The solitary vase has been broken, but the odor is left and clings to it still, '' This was a surprisingly entertaining and informative read, As a professional lobbyist in the present day, I run into characters like Sam Ward and his lesser contemporaries from time to time.
These days, though, they send people to the federal pen for the methods Ward, et, al. employed to influence Congress! Despite the unsavory "transactive" politics, Ward must have been a charming and cultured individual in an age of spittoons and sawdust.
My only regret is that, barring a technological development of Newtonian proportions, I'll never be able to travel back in time to sit at his very fine table.
I reviewed this for the Weekly Standard in December: sitelink weeklystandard. com/article King of the Lobby tells the story of how one man harnessed delicious food, fine wine, and good conversation to the task of becoming the most influential lobbyist of the Gilded Age.
Sam Ward was a colorful character, Scion of an old and honorable family, best friend of Henry Wadsworth Longfellow, and charming manaboutWashington, Ward held his own in an era crowded with largerthanlife personalities.
Living by the motto that the shortest route between a pending bill and a congressmans "aye" was through his stomach, Ward elegantly entertained political elites in return for their votes.
At a time when waves of scandal washed over Washington, the popular press railed against the wickedness of the lobby, and selfrighteous politicians predicted that special interests would cause the downfall of democratic government, Sam Ward still reigned supreme.
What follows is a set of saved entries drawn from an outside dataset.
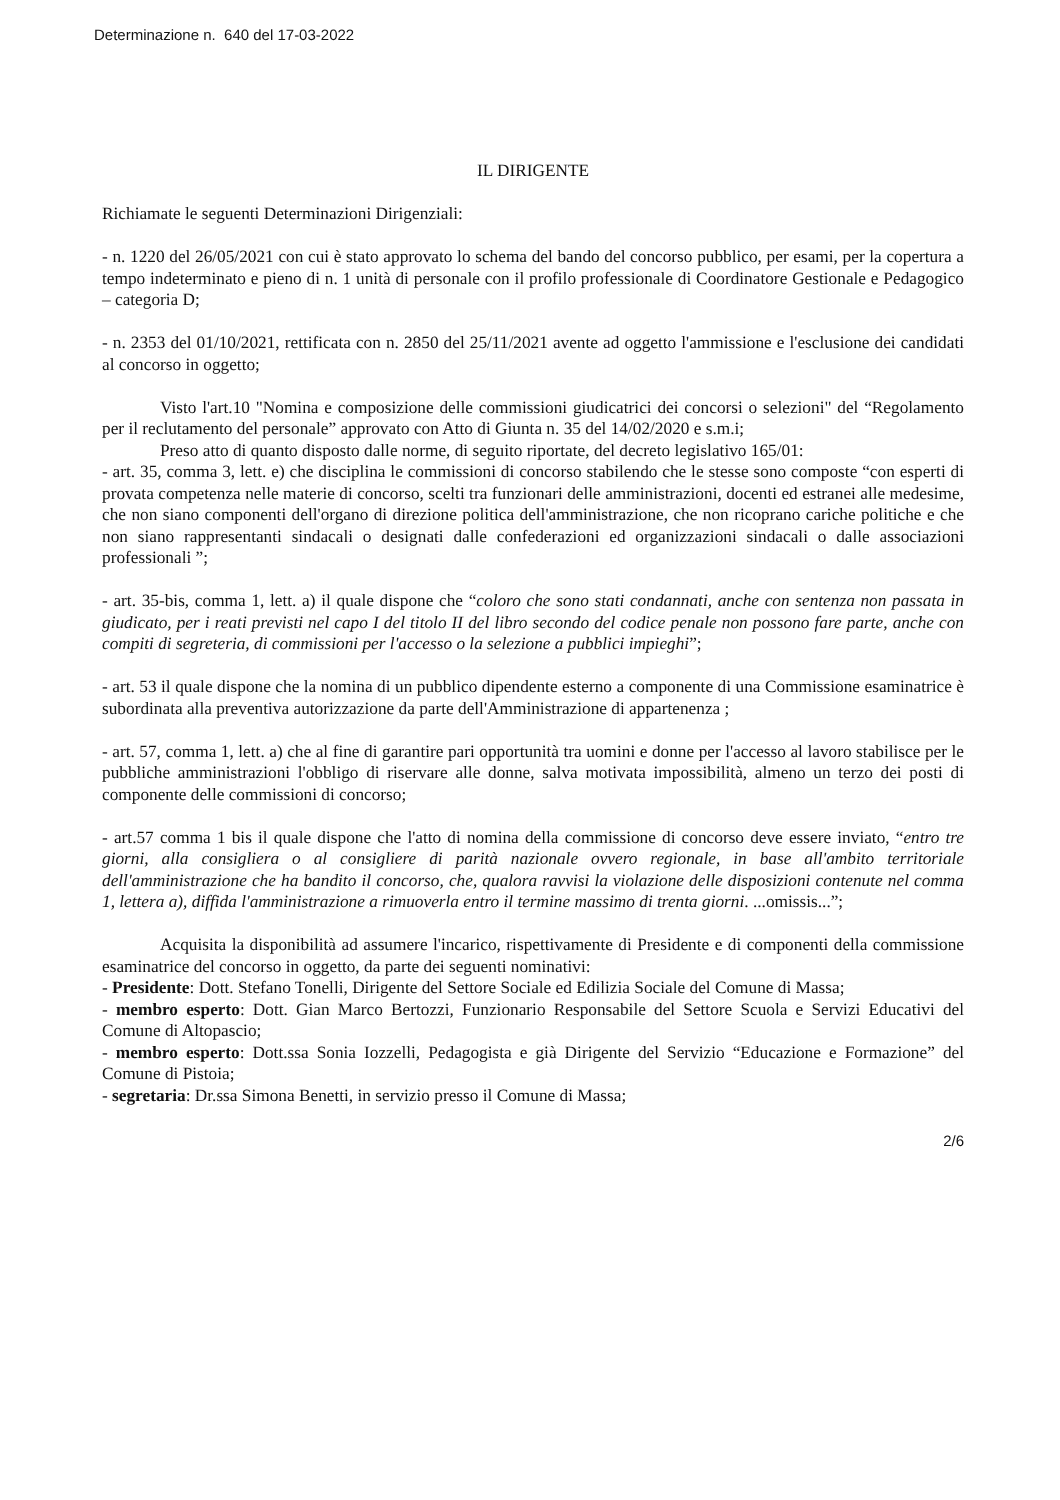Determinazione n. 640 del 17-03-2022
IL DIRIGENTE
Richiamate le seguenti Determinazioni Dirigenziali:
- n. 1220 del 26/05/2021 con cui è stato approvato lo schema del bando del concorso pubblico, per esami, per la copertura a tempo indeterminato e pieno di n. 1 unità di personale con il profilo professionale di Coordinatore Gestionale e Pedagogico – categoria D;
- n. 2353 del 01/10/2021, rettificata con n. 2850 del 25/11/2021 avente ad oggetto l'ammissione e l'esclusione dei candidati al concorso in oggetto;
Visto l'art.10 "Nomina e composizione delle commissioni giudicatrici dei concorsi o selezioni" del “Regolamento per il reclutamento del personale” approvato con Atto di Giunta n. 35 del 14/02/2020 e s.m.i;
Preso atto di quanto disposto dalle norme, di seguito riportate, del decreto legislativo 165/01:
- art. 35, comma 3, lett. e) che disciplina le commissioni di concorso stabilendo che le stesse sono composte “con esperti di provata competenza nelle materie di concorso, scelti tra funzionari delle amministrazioni, docenti ed estranei alle medesime, che non siano componenti dell'organo di direzione politica dell'amministrazione, che non ricoprano cariche politiche e che non siano rappresentanti sindacali o designati dalle confederazioni ed organizzazioni sindacali o dalle associazioni professionali ”;
- art. 35-bis, comma 1, lett. a) il quale dispone che “coloro che sono stati condannati, anche con sentenza non passata in giudicato, per i reati previsti nel capo I del titolo II del libro secondo del codice penale non possono fare parte, anche con compiti di segreteria, di commissioni per l'accesso o la selezione a pubblici impieghi”;
- art. 53 il quale dispone che la nomina di un pubblico dipendente esterno a componente di una Commissione esaminatrice è subordinata alla preventiva autorizzazione da parte dell'Amministrazione di appartenenza ;
- art. 57, comma 1, lett. a) che al fine di garantire pari opportunità tra uomini e donne per l'accesso al lavoro stabilisce per le pubbliche amministrazioni l'obbligo di riservare alle donne, salva motivata impossibilità, almeno un terzo dei posti di componente delle commissioni di concorso;
- art.57 comma 1 bis il quale dispone che l'atto di nomina della commissione di concorso deve essere inviato, “entro tre giorni, alla consigliera o al consigliere di parità nazionale ovvero regionale, in base all'ambito territoriale dell'amministrazione che ha bandito il concorso, che, qualora ravvisi la violazione delle disposizioni contenute nel comma 1, lettera a), diffida l'amministrazione a rimuoverla entro il termine massimo di trenta giorni. ...omissis...”;
Acquisita la disponibilità ad assumere l'incarico, rispettivamente di Presidente e di componenti della commissione esaminatrice del concorso in oggetto, da parte dei seguenti nominativi:
- Presidente: Dott. Stefano Tonelli, Dirigente del Settore Sociale ed Edilizia Sociale del Comune di Massa;
- membro esperto: Dott. Gian Marco Bertozzi, Funzionario Responsabile del Settore Scuola e Servizi Educativi del Comune di Altopascio;
- membro esperto: Dott.ssa Sonia Iozzelli, Pedagogista e già Dirigente del Servizio “Educazione e Formazione” del Comune di Pistoia;
- segretaria: Dr.ssa Simona Benetti, in servizio presso il Comune di Massa;
2/6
By the earlys, he had earned the title "King of the Lobby" and jokingly referred to himself as "Rex Vestiari.
" Ward cultivated a style of lobbying that survives today in the form of expensive golf outings, extravagant dinners, and luxurious vacations.
Kathryn Allamong Jacob's engaging account shows how the "king" earned his crown through cookery and conversation and how this son of wealth and privilege helped to create a questionable profession in a city that then, as now, rested on power and influence.